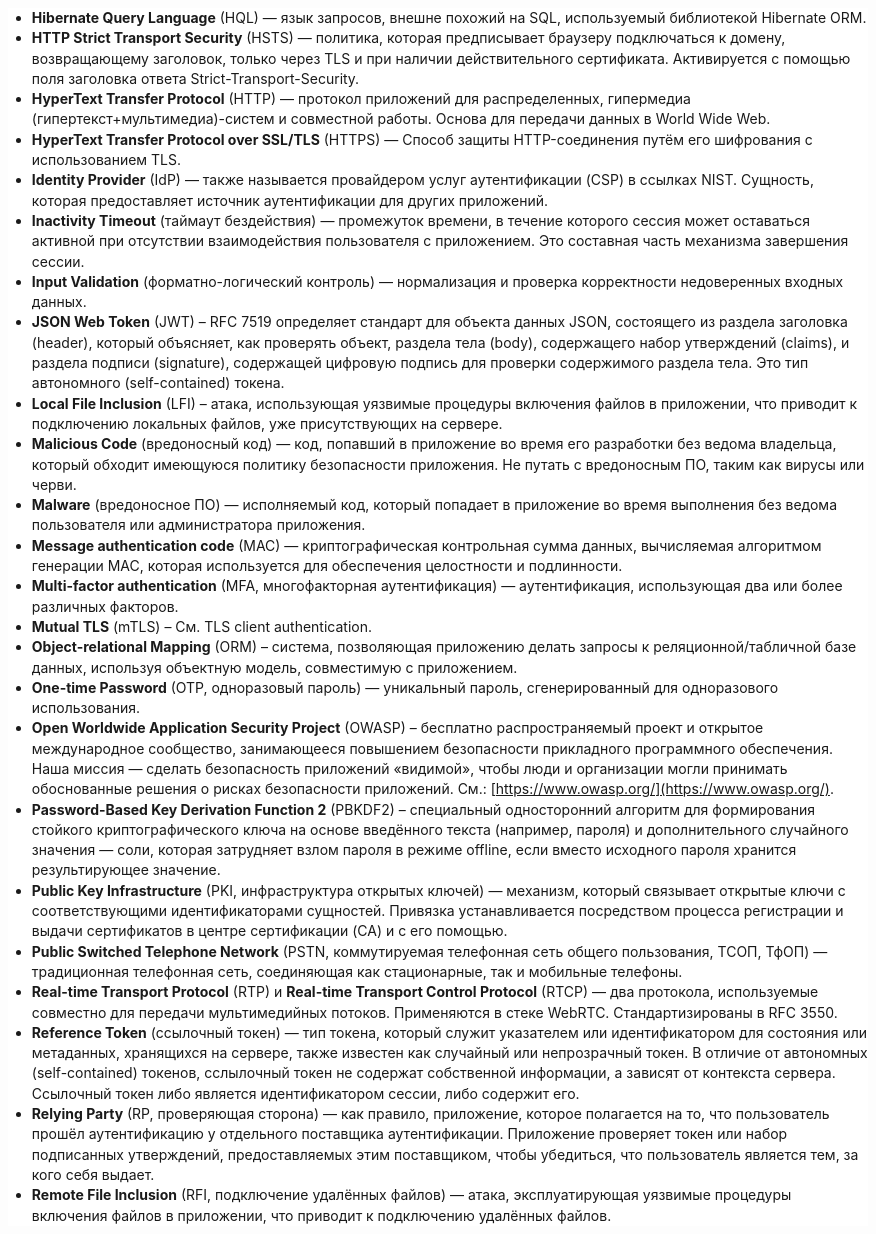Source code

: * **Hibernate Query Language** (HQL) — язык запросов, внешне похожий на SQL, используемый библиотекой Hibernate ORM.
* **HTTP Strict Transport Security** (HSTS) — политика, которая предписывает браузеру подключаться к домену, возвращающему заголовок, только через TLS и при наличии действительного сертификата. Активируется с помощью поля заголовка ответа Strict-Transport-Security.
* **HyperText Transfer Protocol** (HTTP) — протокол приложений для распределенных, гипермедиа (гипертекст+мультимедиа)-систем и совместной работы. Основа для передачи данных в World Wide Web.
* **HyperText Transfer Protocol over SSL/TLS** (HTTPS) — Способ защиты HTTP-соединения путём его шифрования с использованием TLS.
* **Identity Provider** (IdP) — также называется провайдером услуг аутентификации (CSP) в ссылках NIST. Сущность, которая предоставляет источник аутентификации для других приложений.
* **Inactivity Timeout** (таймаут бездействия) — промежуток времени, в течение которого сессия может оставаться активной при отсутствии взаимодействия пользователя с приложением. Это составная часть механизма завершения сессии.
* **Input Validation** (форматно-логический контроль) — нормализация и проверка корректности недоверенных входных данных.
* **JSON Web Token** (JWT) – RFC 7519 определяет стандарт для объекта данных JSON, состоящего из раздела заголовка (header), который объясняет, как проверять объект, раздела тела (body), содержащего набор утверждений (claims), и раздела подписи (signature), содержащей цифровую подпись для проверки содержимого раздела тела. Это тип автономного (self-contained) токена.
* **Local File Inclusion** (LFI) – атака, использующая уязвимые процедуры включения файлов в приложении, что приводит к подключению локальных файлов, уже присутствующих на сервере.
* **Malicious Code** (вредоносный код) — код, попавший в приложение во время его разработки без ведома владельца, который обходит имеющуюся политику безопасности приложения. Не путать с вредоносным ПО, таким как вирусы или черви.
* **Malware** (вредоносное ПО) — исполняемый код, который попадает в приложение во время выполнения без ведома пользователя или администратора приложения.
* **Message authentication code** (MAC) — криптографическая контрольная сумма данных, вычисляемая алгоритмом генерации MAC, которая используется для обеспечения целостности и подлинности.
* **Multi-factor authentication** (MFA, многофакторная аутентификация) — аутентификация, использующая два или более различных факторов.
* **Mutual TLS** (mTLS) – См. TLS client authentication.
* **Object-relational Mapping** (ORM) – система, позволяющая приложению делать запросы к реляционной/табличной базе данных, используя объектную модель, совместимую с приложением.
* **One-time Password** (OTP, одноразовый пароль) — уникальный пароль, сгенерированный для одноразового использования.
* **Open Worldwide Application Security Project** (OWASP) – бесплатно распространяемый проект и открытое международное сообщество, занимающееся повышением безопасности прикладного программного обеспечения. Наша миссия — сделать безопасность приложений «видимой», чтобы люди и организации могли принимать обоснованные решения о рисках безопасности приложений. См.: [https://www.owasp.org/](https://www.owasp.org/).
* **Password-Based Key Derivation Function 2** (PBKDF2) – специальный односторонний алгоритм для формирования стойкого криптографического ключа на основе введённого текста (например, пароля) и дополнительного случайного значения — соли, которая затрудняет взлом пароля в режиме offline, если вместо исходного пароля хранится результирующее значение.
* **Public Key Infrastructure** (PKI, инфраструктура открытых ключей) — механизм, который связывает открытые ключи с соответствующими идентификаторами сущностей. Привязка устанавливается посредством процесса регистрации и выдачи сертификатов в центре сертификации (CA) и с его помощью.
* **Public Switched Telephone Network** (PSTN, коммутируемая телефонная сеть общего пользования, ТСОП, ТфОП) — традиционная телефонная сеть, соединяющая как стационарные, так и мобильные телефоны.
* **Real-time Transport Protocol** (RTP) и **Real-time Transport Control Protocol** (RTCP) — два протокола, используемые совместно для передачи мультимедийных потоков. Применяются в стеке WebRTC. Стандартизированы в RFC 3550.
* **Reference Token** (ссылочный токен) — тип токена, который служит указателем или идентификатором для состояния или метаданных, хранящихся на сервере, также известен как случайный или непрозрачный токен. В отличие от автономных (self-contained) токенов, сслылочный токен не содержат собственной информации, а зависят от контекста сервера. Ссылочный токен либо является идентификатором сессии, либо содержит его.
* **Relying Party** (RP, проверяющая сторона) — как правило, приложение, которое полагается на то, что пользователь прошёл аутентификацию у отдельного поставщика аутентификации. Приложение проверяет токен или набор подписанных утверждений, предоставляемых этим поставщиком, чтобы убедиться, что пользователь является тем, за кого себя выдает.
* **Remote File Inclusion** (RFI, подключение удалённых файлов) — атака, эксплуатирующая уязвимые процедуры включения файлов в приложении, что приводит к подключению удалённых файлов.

# The task:
Word for word, return the listing above; the pictures do not belong in the copy.

# Answer for the task:
Source code

: * **Hibernate Query Language** (HQL) — язык запросов, внешне похожий на SQL, используемый библиотекой Hibernate ORM.
* **HTTP Strict Transport Security** (HSTS) — политика, которая предписывает браузеру подключаться к домену, возвращающему заголовок, только через TLS и при наличии действительного сертификата. Активируется с помощью поля заголовка ответа Strict-Transport-Security.
* **HyperText Transfer Protocol** (HTTP) — протокол приложений для распределенных, гипермедиа (гипертекст+мультимедиа)-систем и совместной работы. Основа для передачи данных в World Wide Web.
* **HyperText Transfer Protocol over SSL/TLS** (HTTPS) — Способ защиты HTTP-соединения путём его шифрования с использованием TLS.
* **Identity Provider** (IdP) — также называется провайдером услуг аутентификации (CSP) в ссылках NIST. Сущность, которая предоставляет источник аутентификации для других приложений.
* **Inactivity Timeout** (таймаут бездействия) — промежуток времени, в течение которого сессия может оставаться активной при отсутствии взаимодействия пользователя с приложением. Это составная часть механизма завершения сессии.
* **Input Validation** (форматно-логический контроль) — нормализация и проверка корректности недоверенных входных данных.
* **JSON Web Token** (JWT) – RFC 7519 определяет стандарт для объекта данных JSON, состоящего из раздела заголовка (header), который объясняет, как проверять объект, раздела тела (body), содержащего набор утверждений (claims), и раздела подписи (signature), содержащей цифровую подпись для проверки содержимого раздела тела. Это тип автономного (self-contained) токена.
* **Local File Inclusion** (LFI) – атака, использующая уязвимые процедуры включения файлов в приложении, что приводит к подключению локальных файлов, уже присутствующих на сервере.
* **Malicious Code** (вредоносный код) — код, попавший в приложение во время его разработки без ведома владельца, который обходит имеющуюся политику безопасности приложения. Не путать с вредоносным ПО, таким как вирусы или черви.
* **Malware** (вредоносное ПО) — исполняемый код, который попадает в приложение во время выполнения без ведома пользователя или администратора приложения.
* **Message authentication code** (MAC) — криптографическая контрольная сумма данных, вычисляемая алгоритмом генерации MAC, которая используется для обеспечения целостности и подлинности.
* **Multi-factor authentication** (MFA, многофакторная аутентификация) — аутентификация, использующая два или более различных факторов.
* **Mutual TLS** (mTLS) – См. TLS client authentication.
* **Object-relational Mapping** (ORM) – система, позволяющая приложению делать запросы к реляционной/табличной базе данных, используя объектную модель, совместимую с приложением.
* **One-time Password** (OTP, одноразовый пароль) — уникальный пароль, сгенерированный для одноразового использования.
* **Open Worldwide Application Security Project** (OWASP) – бесплатно распространяемый проект и открытое международное сообщество, занимающееся повышением безопасности прикладного программного обеспечения. Наша миссия — сделать безопасность приложений «видимой», чтобы люди и организации могли принимать обоснованные решения о рисках безопасности приложений. См.: [https://www.owasp.org/](https://www.owasp.org/).
* **Password-Based Key Derivation Function 2** (PBKDF2) – специальный односторонний алгоритм для формирования стойкого криптографического ключа на основе введённого текста (например, пароля) и дополнительного случайного значения — соли, которая затрудняет взлом пароля в режиме offline, если вместо исходного пароля хранится результирующее значение.
* **Public Key Infrastructure** (PKI, инфраструктура открытых ключей) — механизм, который связывает открытые ключи с соответствующими идентификаторами сущностей. Привязка устанавливается посредством процесса регистрации и выдачи сертификатов в центре сертификации (CA) и с его помощью.
* **Public Switched Telephone Network** (PSTN, коммутируемая телефонная сеть общего пользования, ТСОП, ТфОП) — традиционная телефонная сеть, соединяющая как стационарные, так и мобильные телефоны.
* **Real-time Transport Protocol** (RTP) и **Real-time Transport Control Protocol** (RTCP) — два протокола, используемые совместно для передачи мультимедийных потоков. Применяются в стеке WebRTC. Стандартизированы в RFC 3550.
* **Reference Token** (ссылочный токен) — тип токена, который служит указателем или идентификатором для состояния или метаданных, хранящихся на сервере, также известен как случайный или непрозрачный токен. В отличие от автономных (self-contained) токенов, сслылочный токен не содержат собственной информации, а зависят от контекста сервера. Ссылочный токен либо является идентификатором сессии, либо содержит его.
* **Relying Party** (RP, проверяющая сторона) — как правило, приложение, которое полагается на то, что пользователь прошёл аутентификацию у отдельного поставщика аутентификации. Приложение проверяет токен или набор подписанных утверждений, предоставляемых этим поставщиком, чтобы убедиться, что пользователь является тем, за кого себя выдает.
* **Remote File Inclusion** (RFI, подключение удалённых файлов) — атака, эксплуатирующая уязвимые процедуры включения файлов в приложении, что приводит к подключению удалённых файлов.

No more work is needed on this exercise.